Exercise description: Reproduce the text of each record below verbatim, in order, and omit the pictures.

####################

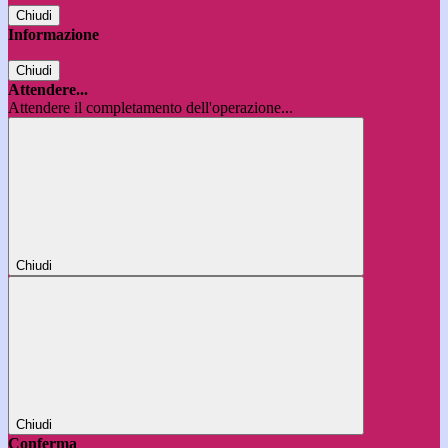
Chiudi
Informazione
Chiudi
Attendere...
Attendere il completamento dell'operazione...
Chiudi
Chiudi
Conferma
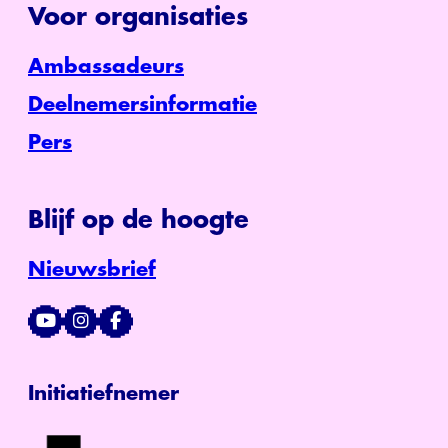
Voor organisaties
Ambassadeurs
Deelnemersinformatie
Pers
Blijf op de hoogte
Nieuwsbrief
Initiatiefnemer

####################

Finished exercise:
Chiudi
Informazione
Chiudi
Attendere...
Attendere il completamento dell'operazione...
Chiudi
Chiudi
Conferma
Voor organisaties
Ambassadeurs
Deelnemersinformatie
Pers
Blijf op de hoogte
Nieuwsbrief
Initiatiefnemer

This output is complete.